**EXTRACT TO READ:**
+ + + + + + +
Club Ned, the first legal private club where you can use cannabis in the state, officially opened. It was an emotional moment. The ribbon was cut by Nicole, the 24-year-old daughter of owners Cheryl and David Fanelli, amid a small crowd of people who had come from as close as Boulder and as far away as Alabama to celebrate the occasion. Nicole, who developed Guillain-Barre syndrome almost two years ago, cut the ribbon while standing on crutches. And the opening marked the end of almost 15 months of family planning, revising, haggling, working out legal details and getting the building in shape for this moment.

Club Ned is small and cozy, a couple of rooms, some tables and chairs and a place where you can purchase coffee, tea and pastries. People just walk up and introduce themselves, and the atmosphere is as genial and warm as the wood stove in the middle. Club Ned feels like Nederland. The Fanellis see it as a place where people will be able to gather and meet, listen to intimate live music, play games or otherwise just enjoy the presence of other cannabis users without the stigma that has accompanied cannabis use during its prohibition.
+ + + + + + +
[Extracted text data from the pages]
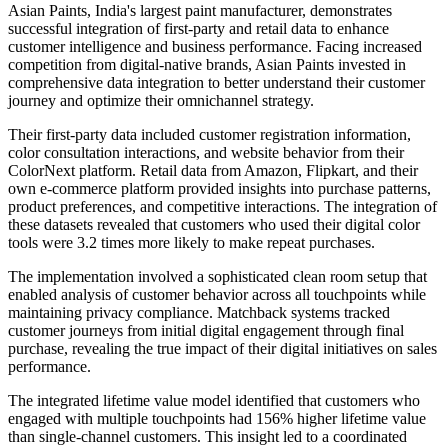
Asian Paints, India's largest paint manufacturer, demonstrates
successful integration of first-party and retail data to enhance
customer intelligence and business performance. Facing increased
competition from digital-native brands, Asian Paints invested in
comprehensive data integration to better understand their customer
journey and optimize their omnichannel strategy.
Their first-party data included customer registration information,
color consultation interactions, and website behavior from their
ColorNext platform. Retail data from Amazon, Flipkart, and their
own e-commerce platform provided insights into purchase patterns,
product preferences, and competitive interactions. The integration of
these datasets revealed that customers who used their digital color
tools were 3.2 times more likely to make repeat purchases.
The implementation involved a sophisticated clean room setup that
enabled analysis of customer behavior across all touchpoints while
maintaining privacy compliance. Matchback systems tracked
customer journeys from initial digital engagement through final
purchase, revealing the true impact of their digital initiatives on sales
performance.
The integrated lifetime value model identified that customers who
engaged with multiple touchpoints had 156% higher lifetime value
than single-channel customers. This insight led to a coordinated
+ + + + + + +
**WHAT THIS TASK INVOLVES:**
In the Club Ned passage, reproduce the stretch from "Club Ned is" through "during its prohibition." word for word.

**TASK RESPONSE:**
Club Ned is small and cozy, a couple of rooms, some tables and chairs and a place where you can purchase coffee, tea and pastries. People just walk up and introduce themselves, and the atmosphere is as genial and warm as the wood stove in the middle. Club Ned feels like Nederland. The Fanellis see it as a place where people will be able to gather and meet, listen to intimate live music, play games or otherwise just enjoy the presence of other cannabis users without the stigma that has accompanied cannabis use during its prohibition.